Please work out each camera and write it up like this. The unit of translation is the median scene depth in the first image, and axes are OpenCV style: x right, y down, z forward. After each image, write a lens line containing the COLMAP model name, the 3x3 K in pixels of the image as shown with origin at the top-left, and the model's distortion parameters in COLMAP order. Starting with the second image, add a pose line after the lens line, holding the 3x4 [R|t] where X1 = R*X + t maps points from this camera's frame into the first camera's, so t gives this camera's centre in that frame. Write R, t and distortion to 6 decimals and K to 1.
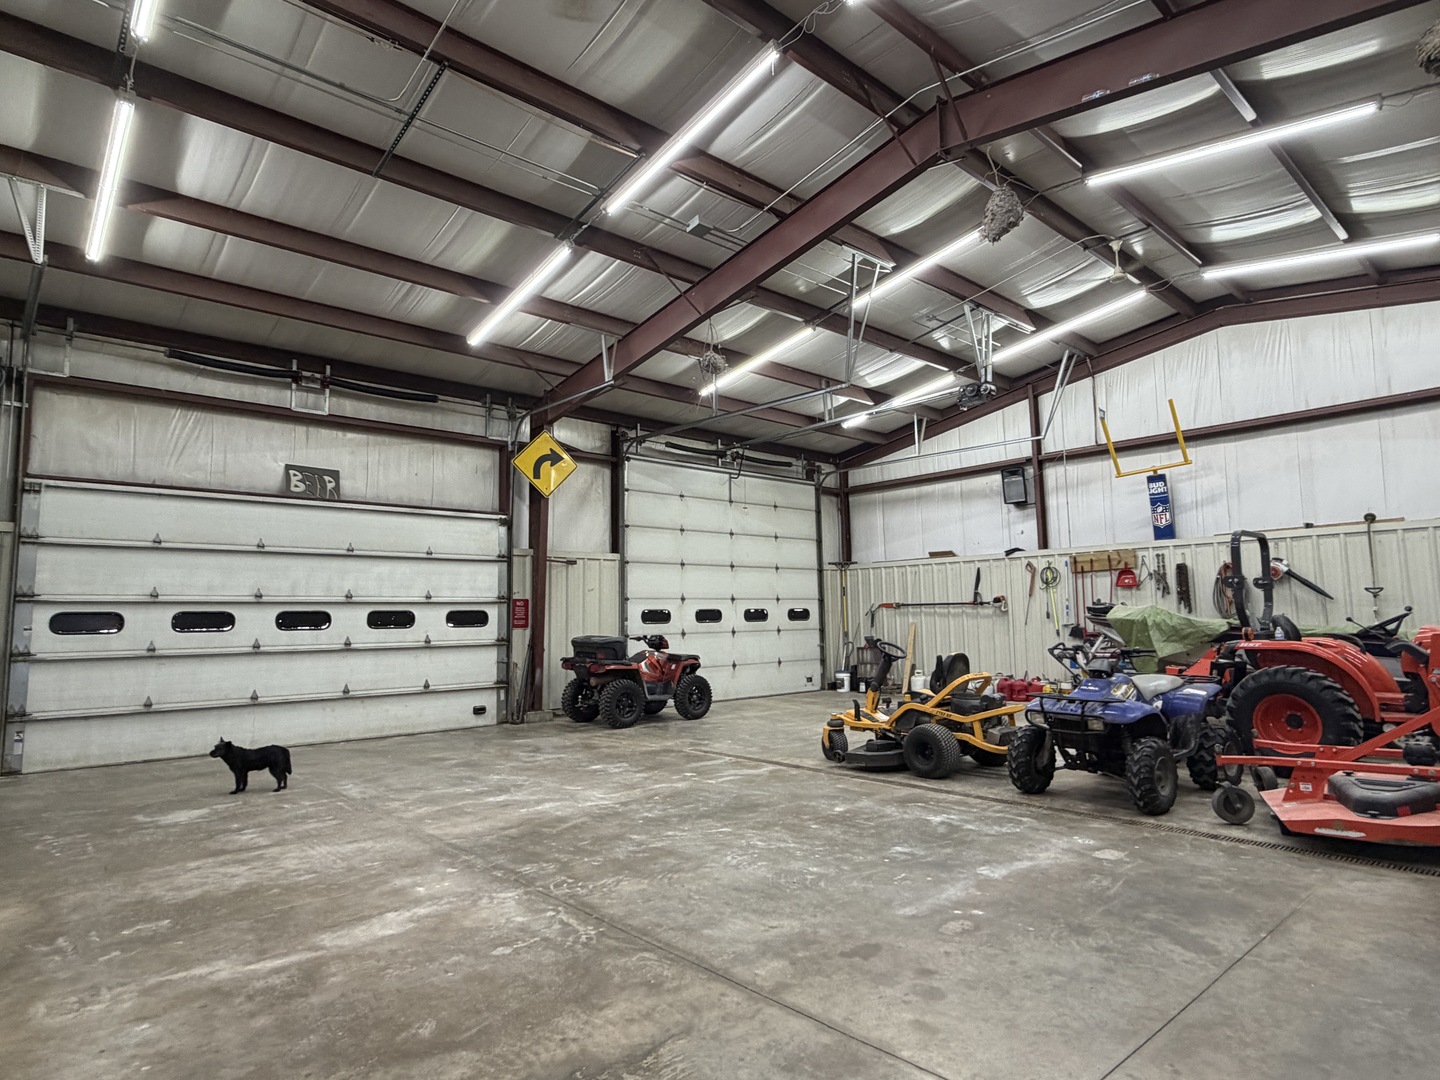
lens RADIAL K [[813.9, 0, 718.8], [0, 813.9, 542.9], [0, 0, 1]] dist [-0.004241, 0.003034]
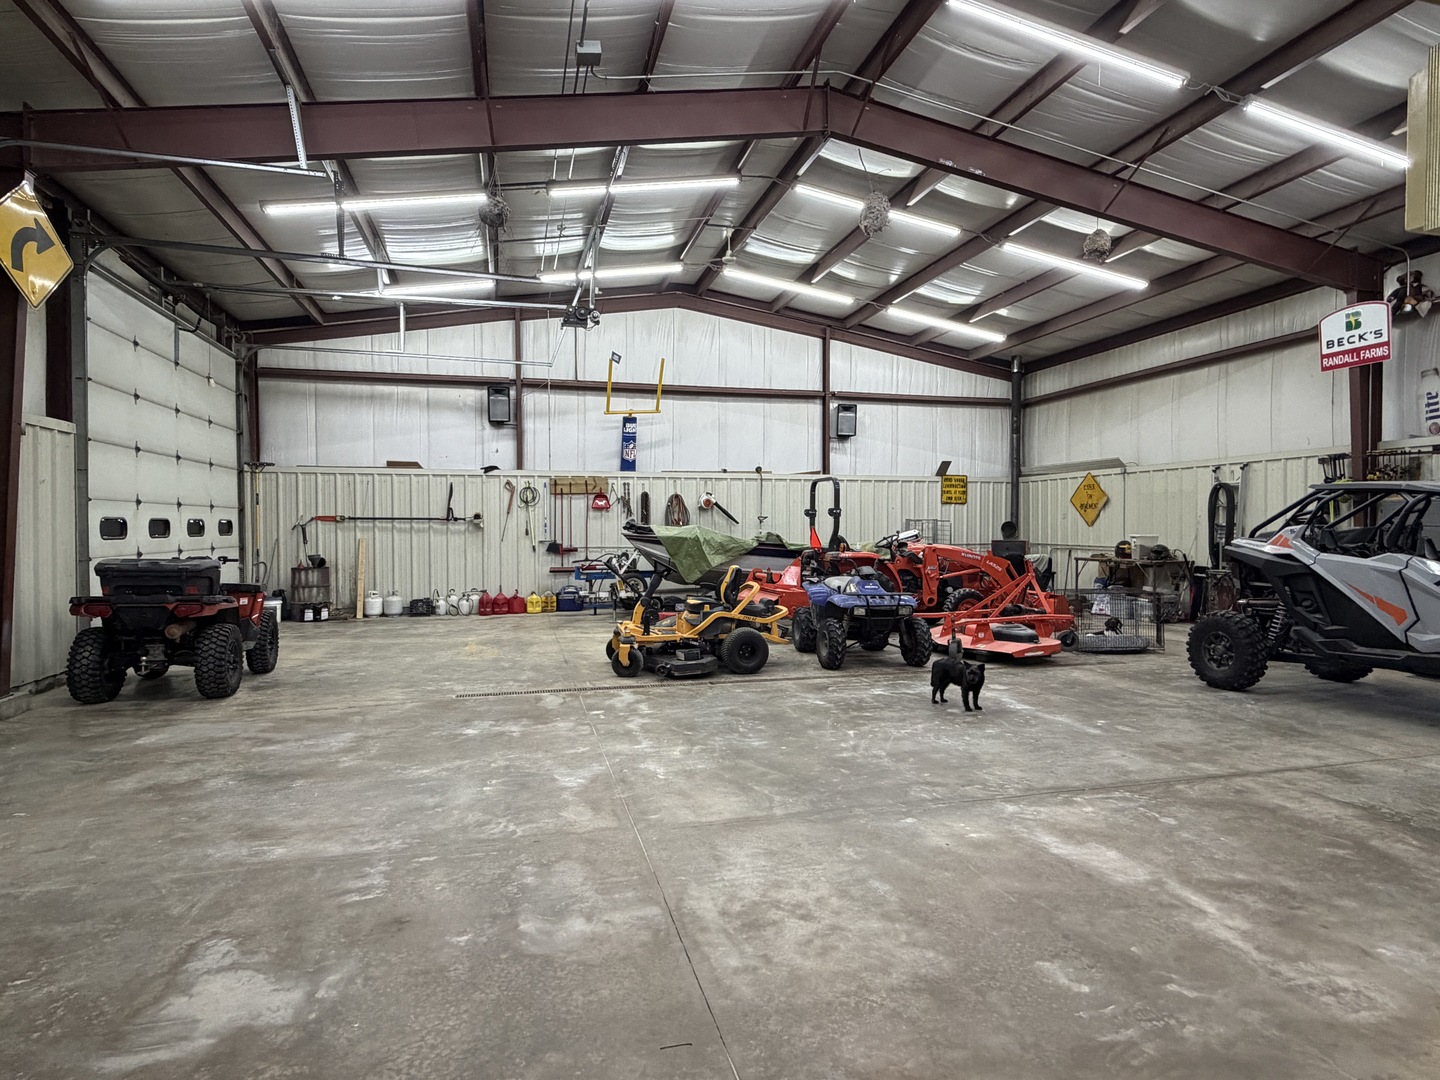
lens RADIAL K [[813.9, 0, 722.5], [0, 813.9, 542.4], [0, 0, 1]] dist [-0.004241, 0.003034]
pose [[0.458397, -0.001186, 0.888747, -0.424485], [-0.089609, 0.994842, 0.047546, 0.028629], [-0.884218, -0.101434, 0.455926, 0.285639]]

:: WORK REQUIRED ::
Please lay out all the lines above as a numbered list, leaving out any blank lines and the pictures.

:: ANSWER TO THIS PROBLEM ::
1. Please work out each camera and write it up like this. The unit of translation is the median scene depth in the first image, and axes are OpenCV style: x right, y down, z forward. After each image, write a lens line containing the COLMAP model name, the 3x3 K in pixels of the image as shown with origin at the top-left, and the model's distortion parameters in COLMAP order. Starting with the second image, add a pose line after the lens line, holding the 3x4 [R|t] where X1 = R*X + t maps points from this camera's frame into the first camera's, so t gives this camera's centre in that frame. Write R, t and distortion to 6 decimals and K to 1.
2. lens RADIAL K [[813.9, 0, 718.8], [0, 813.9, 542.9], [0, 0, 1]] dist [-0.004241, 0.003034]
3. lens RADIAL K [[813.9, 0, 722.5], [0, 813.9, 542.4], [0, 0, 1]] dist [-0.004241, 0.003034]
4. pose [[0.458397, -0.001186, 0.888747, -0.424485], [-0.089609, 0.994842, 0.047546, 0.028629], [-0.884218, -0.101434, 0.455926, 0.285639]]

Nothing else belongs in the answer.